**What you will do:** Output only the lines of the entries that follow, starting at the one with "G01X29243Y10894D01*" and running down to the one with "G01X20123Y786D03*", both included and unchanged.
*** Extracted data Section Begins ***
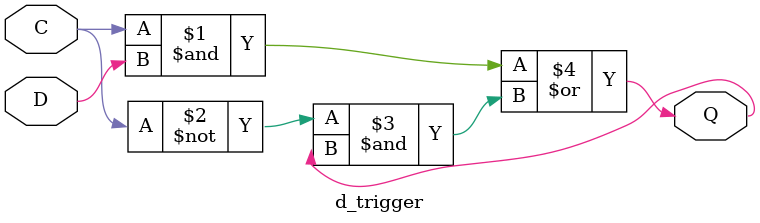
<source format=v>
`timescale 1ns / 1ps
module d_trigger(
input D, C,
output Q
    );
assign Q = (C & D) | (~C & Q);  
endmodule

</source>
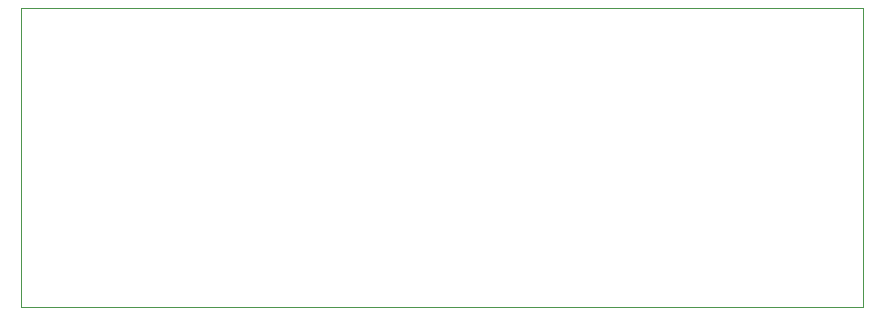
<source format=gbr>
%TF.GenerationSoftware,KiCad,Pcbnew,8.0.2*%
%TF.CreationDate,2024-06-20T13:36:58+03:00*%
%TF.ProjectId,r_le,72f66c65-2e6b-4696-9361-645f70636258,rev?*%
%TF.SameCoordinates,Original*%
%TF.FileFunction,Profile,NP*%
%FSLAX46Y46*%
G04 Gerber Fmt 4.6, Leading zero omitted, Abs format (unit mm)*
G04 Created by KiCad (PCBNEW 8.0.2) date 2024-06-20 13:36:58*
%MOMM*%
%LPD*%
G01*
G04 APERTURE LIST*
%TA.AperFunction,Profile*%
%ADD10C,0.050000*%
%TD*%
G04 APERTURE END LIST*
D10*
X-25400Y25298400D02*
X71272400Y25298400D01*
X71272400Y-50800D01*
X-25400Y-50800D01*
X-25400Y25298400D01*
M02*

</source>
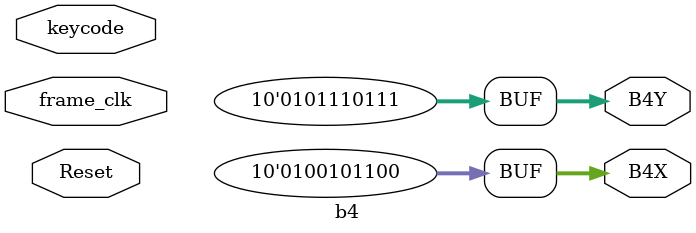
<source format=sv>



module  b4 ( input Reset, frame_clk, input [7:0] keycode,
               output [9:0]  B4X, B4Y);
    
       
    assign B4X = 300;
   
    assign B4Y = 375;
    

endmodule

</source>
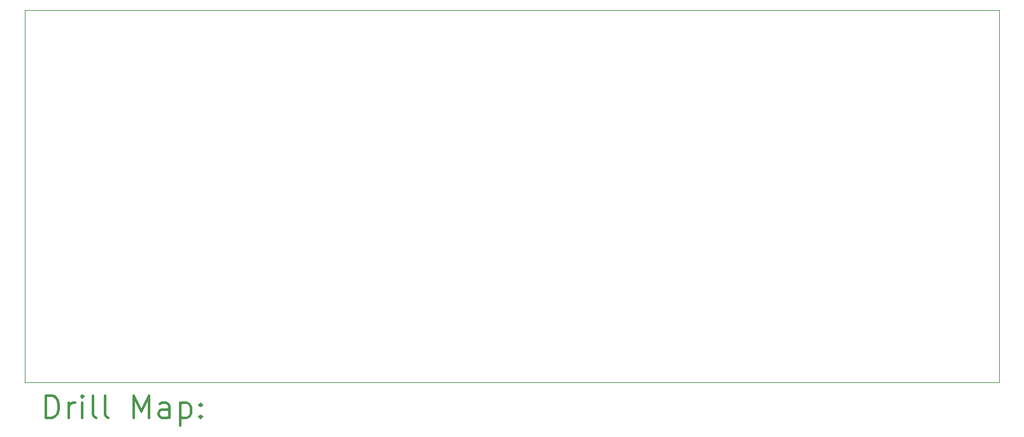
<source format=gbr>
%FSLAX45Y45*%
G04 Gerber Fmt 4.5, Leading zero omitted, Abs format (unit mm)*
G04 Created by KiCad (PCBNEW 5.0.0-rc2-unknown-da66005~65~ubuntu16.04.1) date Mon May 28 11:28:47 2018*
%MOMM*%
%LPD*%
G01*
G04 APERTURE LIST*
%ADD10C,0.100000*%
%ADD11C,0.200000*%
%ADD12C,0.300000*%
G04 APERTURE END LIST*
D10*
X10160000Y-7493000D02*
X10160000Y-12446000D01*
X23114000Y-7493000D02*
X10160000Y-7493000D01*
X23114000Y-12446000D02*
X23114000Y-7493000D01*
X10160000Y-12446000D02*
X23114000Y-12446000D01*
D11*
D12*
X10441428Y-12916714D02*
X10441428Y-12616714D01*
X10512857Y-12616714D01*
X10555714Y-12631000D01*
X10584286Y-12659571D01*
X10598571Y-12688143D01*
X10612857Y-12745286D01*
X10612857Y-12788143D01*
X10598571Y-12845286D01*
X10584286Y-12873857D01*
X10555714Y-12902429D01*
X10512857Y-12916714D01*
X10441428Y-12916714D01*
X10741428Y-12916714D02*
X10741428Y-12716714D01*
X10741428Y-12773857D02*
X10755714Y-12745286D01*
X10770000Y-12731000D01*
X10798571Y-12716714D01*
X10827143Y-12716714D01*
X10927143Y-12916714D02*
X10927143Y-12716714D01*
X10927143Y-12616714D02*
X10912857Y-12631000D01*
X10927143Y-12645286D01*
X10941428Y-12631000D01*
X10927143Y-12616714D01*
X10927143Y-12645286D01*
X11112857Y-12916714D02*
X11084286Y-12902429D01*
X11070000Y-12873857D01*
X11070000Y-12616714D01*
X11270000Y-12916714D02*
X11241428Y-12902429D01*
X11227143Y-12873857D01*
X11227143Y-12616714D01*
X11612857Y-12916714D02*
X11612857Y-12616714D01*
X11712857Y-12831000D01*
X11812857Y-12616714D01*
X11812857Y-12916714D01*
X12084286Y-12916714D02*
X12084286Y-12759571D01*
X12070000Y-12731000D01*
X12041428Y-12716714D01*
X11984286Y-12716714D01*
X11955714Y-12731000D01*
X12084286Y-12902429D02*
X12055714Y-12916714D01*
X11984286Y-12916714D01*
X11955714Y-12902429D01*
X11941428Y-12873857D01*
X11941428Y-12845286D01*
X11955714Y-12816714D01*
X11984286Y-12802429D01*
X12055714Y-12802429D01*
X12084286Y-12788143D01*
X12227143Y-12716714D02*
X12227143Y-13016714D01*
X12227143Y-12731000D02*
X12255714Y-12716714D01*
X12312857Y-12716714D01*
X12341428Y-12731000D01*
X12355714Y-12745286D01*
X12370000Y-12773857D01*
X12370000Y-12859571D01*
X12355714Y-12888143D01*
X12341428Y-12902429D01*
X12312857Y-12916714D01*
X12255714Y-12916714D01*
X12227143Y-12902429D01*
X12498571Y-12888143D02*
X12512857Y-12902429D01*
X12498571Y-12916714D01*
X12484286Y-12902429D01*
X12498571Y-12888143D01*
X12498571Y-12916714D01*
X12498571Y-12731000D02*
X12512857Y-12745286D01*
X12498571Y-12759571D01*
X12484286Y-12745286D01*
X12498571Y-12731000D01*
X12498571Y-12759571D01*
M02*

</source>
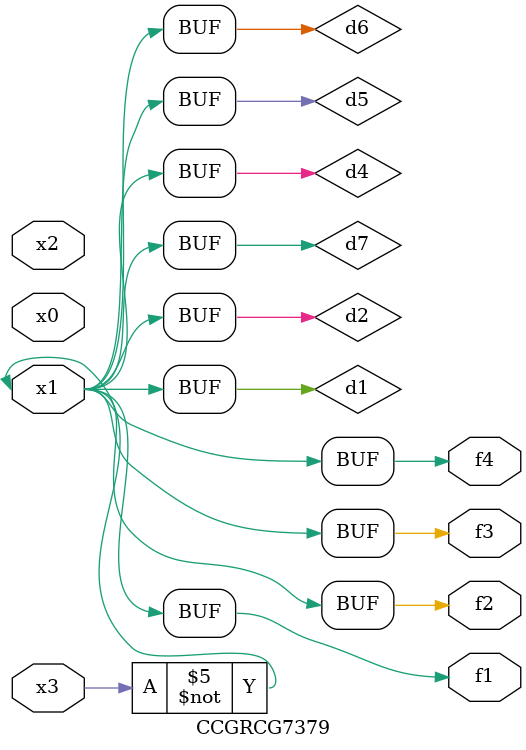
<source format=v>
module CCGRCG7379(
	input x0, x1, x2, x3,
	output f1, f2, f3, f4
);

	wire d1, d2, d3, d4, d5, d6, d7;

	not (d1, x3);
	buf (d2, x1);
	xnor (d3, d1, d2);
	nor (d4, d1);
	buf (d5, d1, d2);
	buf (d6, d4, d5);
	nand (d7, d4);
	assign f1 = d6;
	assign f2 = d7;
	assign f3 = d6;
	assign f4 = d6;
endmodule

</source>
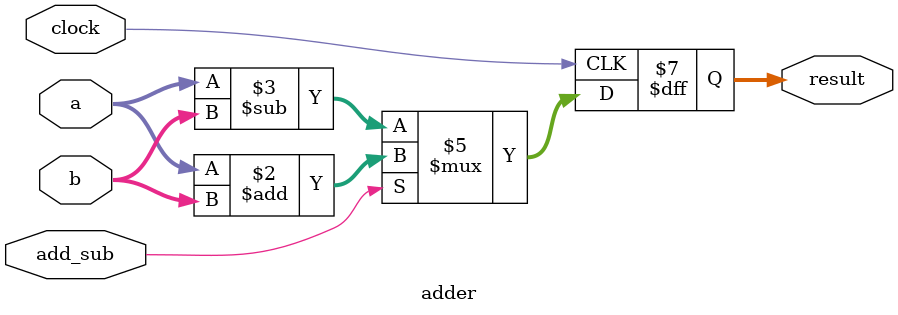
<source format=v>
module adder(clock, add_sub, a, b, result);
	
	input clock, add_sub;
	input signed [7:0] a, b;
	output reg signed [7:0] result;
	
	always @(posedge clock)
		begin
			if (add_sub)
				result <= a + b;
			else
				result <= a - b;
		end

endmodule
</source>
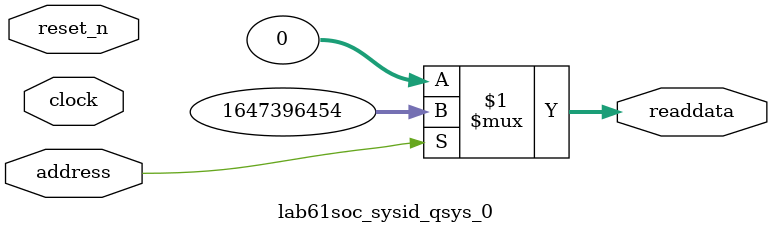
<source format=v>



// synthesis translate_off
`timescale 1ns / 1ps
// synthesis translate_on

// turn off superfluous verilog processor warnings 
// altera message_level Level1 
// altera message_off 10034 10035 10036 10037 10230 10240 10030 

module lab61soc_sysid_qsys_0 (
               // inputs:
                address,
                clock,
                reset_n,

               // outputs:
                readdata
             )
;

  output  [ 31: 0] readdata;
  input            address;
  input            clock;
  input            reset_n;

  wire    [ 31: 0] readdata;
  //control_slave, which is an e_avalon_slave
  assign readdata = address ? 1647396454 : 0;

endmodule



</source>
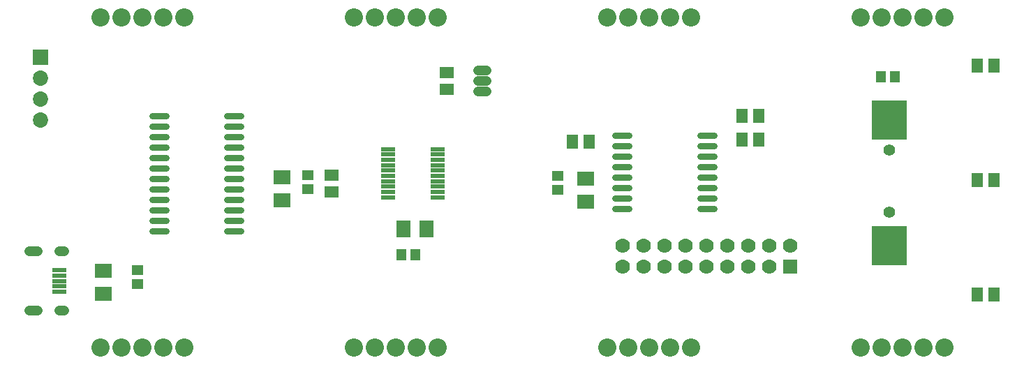
<source format=gts>
G04 Layer: TopSolderMaskLayer*
G04 EasyEDA v5.9.42, Fri, 19 Apr 2019 15:14:02 GMT*
G04 1b50a63325eb494884fe414bfed8a826*
G04 Gerber Generator version 0.2*
G04 Scale: 100 percent, Rotated: No, Reflected: No *
G04 Dimensions in inches *
G04 leading zeros omitted , absolute positions ,2 integer and 4 decimal *
%FSLAX24Y24*%
%MOIN*%
G90*
G70D02*

%ADD37C,0.031622*%
%ADD38C,0.047370*%
%ADD39R,0.073000X0.073000*%
%ADD40C,0.073000*%
%ADD41R,0.070000X0.070000*%
%ADD42C,0.070000*%
%ADD43R,0.066800X0.023748*%
%ADD44R,0.165480X0.185165*%
%ADD45C,0.055244*%
%ADD46R,0.071000X0.078900*%
%ADD47R,0.051300X0.055200*%
%ADD48R,0.078900X0.071000*%
%ADD49R,0.055200X0.051300*%
%ADD50R,0.053670X0.065870*%
%ADD51R,0.065870X0.053670*%
%ADD52R,0.070992X0.023748*%
%ADD53C,0.086740*%

%LPD*%
G54D37*
G01X10056Y6330D02*
G01X10726Y6330D01*
G01X10056Y6830D02*
G01X10726Y6830D01*
G01X10056Y7330D02*
G01X10726Y7330D01*
G01X10056Y7830D02*
G01X10726Y7830D01*
G01X10056Y8330D02*
G01X10726Y8330D01*
G01X10056Y8830D02*
G01X10726Y8830D01*
G01X10056Y9330D02*
G01X10726Y9330D01*
G01X10056Y9830D02*
G01X10726Y9830D01*
G01X10056Y10330D02*
G01X10726Y10330D01*
G01X10056Y10830D02*
G01X10726Y10830D01*
G01X10056Y11330D02*
G01X10726Y11330D01*
G01X10056Y11830D02*
G01X10726Y11830D01*
G01X6474Y6330D02*
G01X7143Y6330D01*
G01X6474Y6830D02*
G01X7143Y6830D01*
G01X6474Y7330D02*
G01X7143Y7330D01*
G01X6474Y7830D02*
G01X7143Y7830D01*
G01X6474Y8330D02*
G01X7143Y8330D01*
G01X6474Y8830D02*
G01X7143Y8830D01*
G01X6474Y9330D02*
G01X7143Y9330D01*
G01X6474Y9830D02*
G01X7143Y9830D01*
G01X6474Y10330D02*
G01X7143Y10330D01*
G01X6474Y10830D02*
G01X7143Y10830D01*
G01X6474Y11330D02*
G01X7143Y11330D01*
G01X6474Y11830D02*
G01X7143Y11830D01*
G01X32663Y7394D02*
G01X33333Y7394D01*
G01X32663Y7894D02*
G01X33333Y7894D01*
G01X32663Y8394D02*
G01X33333Y8394D01*
G01X32663Y8894D02*
G01X33333Y8894D01*
G01X32663Y9394D02*
G01X33333Y9394D01*
G01X32663Y9894D02*
G01X33333Y9894D01*
G01X32663Y10394D02*
G01X33333Y10394D01*
G01X32663Y10894D02*
G01X33333Y10894D01*
G01X28573Y7394D02*
G01X29243Y7394D01*
G01X28573Y7894D02*
G01X29243Y7894D01*
G01X28573Y8394D02*
G01X29243Y8394D01*
G01X28573Y8894D02*
G01X29243Y8894D01*
G01X28573Y9394D02*
G01X29243Y9394D01*
G01X28573Y9894D02*
G01X29243Y9894D01*
G01X28573Y10394D02*
G01X29243Y10394D01*
G01X28573Y10894D02*
G01X29243Y10894D01*
G54D38*
G01X2297Y5367D02*
G01X2060Y5367D01*
G01X2297Y2532D02*
G01X2060Y2532D01*
G01X1017Y2532D02*
G01X624Y2532D01*
G01X1017Y5367D02*
G01X624Y5367D01*
G01X22446Y14000D02*
G01X22053Y14000D01*
G01X22446Y13500D02*
G01X22053Y13500D01*
G01X22446Y13000D02*
G01X22053Y13000D01*
G54D39*
G01X1150Y14650D03*
G54D40*
G01X1150Y13650D03*
G01X1150Y12650D03*
G01X1150Y11650D03*
G54D41*
G01X36950Y4650D03*
G54D42*
G01X28950Y5650D03*
G01X28950Y4650D03*
G01X29950Y5650D03*
G01X29950Y4650D03*
G01X30950Y5650D03*
G01X30950Y4650D03*
G01X31950Y5650D03*
G01X31950Y4650D03*
G01X32950Y5650D03*
G01X32950Y4650D03*
G01X33950Y5650D03*
G01X33950Y4650D03*
G01X34950Y5650D03*
G01X34950Y4650D03*
G01X35950Y5650D03*
G01X35950Y4650D03*
G01X36950Y5650D03*
G54D43*
G01X17768Y9228D03*
G01X17768Y8972D03*
G01X17768Y8715D03*
G01X17768Y8460D03*
G01X20130Y9995D03*
G01X17768Y9995D03*
G01X17768Y9739D03*
G01X17768Y9484D03*
G01X20131Y8204D03*
G01X20131Y8459D03*
G01X20131Y8715D03*
G01X20131Y8971D03*
G01X20131Y9228D03*
G01X20131Y9484D03*
G01X17768Y8204D03*
G01X20130Y9739D03*
G01X17768Y10251D03*
G01X17768Y7948D03*
G01X20131Y7948D03*
G01X20131Y10251D03*
G54D44*
G01X41699Y11650D03*
G01X41699Y5650D03*
G54D45*
G01X41700Y7240D03*
G01X41700Y10190D03*
G54D46*
G01X18500Y6449D03*
G01X19600Y6449D03*
G54D47*
G01X19054Y5200D03*
G01X18385Y5200D03*
G54D48*
G01X12699Y8900D03*
G01X12699Y7800D03*
G54D49*
G01X13921Y8345D03*
G01X13921Y9014D03*
G54D50*
G01X35450Y11850D03*
G01X34650Y11850D03*
G01X35450Y10700D03*
G01X34650Y10700D03*
G54D47*
G01X41300Y13700D03*
G01X41969Y13700D03*
G54D50*
G01X26550Y10600D03*
G01X27350Y10600D03*
G54D48*
G01X27187Y8850D03*
G01X27187Y7750D03*
G54D49*
G01X25850Y8296D03*
G01X25850Y8965D03*
G54D51*
G01X15050Y9003D03*
G01X15050Y8203D03*
G54D48*
G01X4150Y4450D03*
G01X4150Y3350D03*
G54D49*
G01X5800Y3799D03*
G01X5800Y4468D03*
G54D52*
G01X2061Y4461D03*
G01X2061Y4205D03*
G01X2061Y3950D03*
G01X2061Y3694D03*
G01X2061Y3438D03*
G54D50*
G01X46700Y14250D03*
G01X45900Y14250D03*
G01X46700Y8775D03*
G01X45900Y8775D03*
G01X46700Y3300D03*
G01X45900Y3300D03*
G54D51*
G01X20550Y13103D03*
G01X20550Y13903D03*
G54D53*
G01X4023Y786D03*
G01X5023Y786D03*
G01X6023Y786D03*
G01X7023Y786D03*
G01X8023Y786D03*
G01X8023Y16534D03*
G01X7023Y16534D03*
G01X6023Y16534D03*
G01X5023Y16534D03*
G01X4023Y16534D03*
G01X16123Y786D03*
G01X17123Y786D03*
G01X18123Y786D03*
G01X19123Y786D03*
G01X20123Y786D03*
G01X20123Y16534D03*
G01X19123Y16534D03*
G01X18123Y16534D03*
G01X17123Y16534D03*
G01X16123Y16534D03*
G01X28223Y786D03*
G01X29223Y786D03*
G01X30223Y786D03*
G01X31223Y786D03*
G01X32223Y786D03*
G01X32223Y16534D03*
G01X31223Y16534D03*
G01X30223Y16534D03*
G01X29223Y16534D03*
G01X28223Y16534D03*
G01X40323Y786D03*
G01X41323Y786D03*
G01X42323Y786D03*
G01X43323Y786D03*
G01X44323Y786D03*
G01X44323Y16534D03*
G01X43323Y16534D03*
G01X42323Y16534D03*
G01X41323Y16534D03*
G01X40323Y16534D03*
M00*
M02*

</source>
*** Extracted data Section Ends ***
**Written response:**
G01X29243Y10894D01*
G54D38*
G01X2297Y5367D02*
G01X2060Y5367D01*
G01X2297Y2532D02*
G01X2060Y2532D01*
G01X1017Y2532D02*
G01X624Y2532D01*
G01X1017Y5367D02*
G01X624Y5367D01*
G01X22446Y14000D02*
G01X22053Y14000D01*
G01X22446Y13500D02*
G01X22053Y13500D01*
G01X22446Y13000D02*
G01X22053Y13000D01*
G54D39*
G01X1150Y14650D03*
G54D40*
G01X1150Y13650D03*
G01X1150Y12650D03*
G01X1150Y11650D03*
G54D41*
G01X36950Y4650D03*
G54D42*
G01X28950Y5650D03*
G01X28950Y4650D03*
G01X29950Y5650D03*
G01X29950Y4650D03*
G01X30950Y5650D03*
G01X30950Y4650D03*
G01X31950Y5650D03*
G01X31950Y4650D03*
G01X32950Y5650D03*
G01X32950Y4650D03*
G01X33950Y5650D03*
G01X33950Y4650D03*
G01X34950Y5650D03*
G01X34950Y4650D03*
G01X35950Y5650D03*
G01X35950Y4650D03*
G01X36950Y5650D03*
G54D43*
G01X17768Y9228D03*
G01X17768Y8972D03*
G01X17768Y8715D03*
G01X17768Y8460D03*
G01X20130Y9995D03*
G01X17768Y9995D03*
G01X17768Y9739D03*
G01X17768Y9484D03*
G01X20131Y8204D03*
G01X20131Y8459D03*
G01X20131Y8715D03*
G01X20131Y8971D03*
G01X20131Y9228D03*
G01X20131Y9484D03*
G01X17768Y8204D03*
G01X20130Y9739D03*
G01X17768Y10251D03*
G01X17768Y7948D03*
G01X20131Y7948D03*
G01X20131Y10251D03*
G54D44*
G01X41699Y11650D03*
G01X41699Y5650D03*
G54D45*
G01X41700Y7240D03*
G01X41700Y10190D03*
G54D46*
G01X18500Y6449D03*
G01X19600Y6449D03*
G54D47*
G01X19054Y5200D03*
G01X18385Y5200D03*
G54D48*
G01X12699Y8900D03*
G01X12699Y7800D03*
G54D49*
G01X13921Y8345D03*
G01X13921Y9014D03*
G54D50*
G01X35450Y11850D03*
G01X34650Y11850D03*
G01X35450Y10700D03*
G01X34650Y10700D03*
G54D47*
G01X41300Y13700D03*
G01X41969Y13700D03*
G54D50*
G01X26550Y10600D03*
G01X27350Y10600D03*
G54D48*
G01X27187Y8850D03*
G01X27187Y7750D03*
G54D49*
G01X25850Y8296D03*
G01X25850Y8965D03*
G54D51*
G01X15050Y9003D03*
G01X15050Y8203D03*
G54D48*
G01X4150Y4450D03*
G01X4150Y3350D03*
G54D49*
G01X5800Y3799D03*
G01X5800Y4468D03*
G54D52*
G01X2061Y4461D03*
G01X2061Y4205D03*
G01X2061Y3950D03*
G01X2061Y3694D03*
G01X2061Y3438D03*
G54D50*
G01X46700Y14250D03*
G01X45900Y14250D03*
G01X46700Y8775D03*
G01X45900Y8775D03*
G01X46700Y3300D03*
G01X45900Y3300D03*
G54D51*
G01X20550Y13103D03*
G01X20550Y13903D03*
G54D53*
G01X4023Y786D03*
G01X5023Y786D03*
G01X6023Y786D03*
G01X7023Y786D03*
G01X8023Y786D03*
G01X8023Y16534D03*
G01X7023Y16534D03*
G01X6023Y16534D03*
G01X5023Y16534D03*
G01X4023Y16534D03*
G01X16123Y786D03*
G01X17123Y786D03*
G01X18123Y786D03*
G01X19123Y786D03*
G01X20123Y786D03*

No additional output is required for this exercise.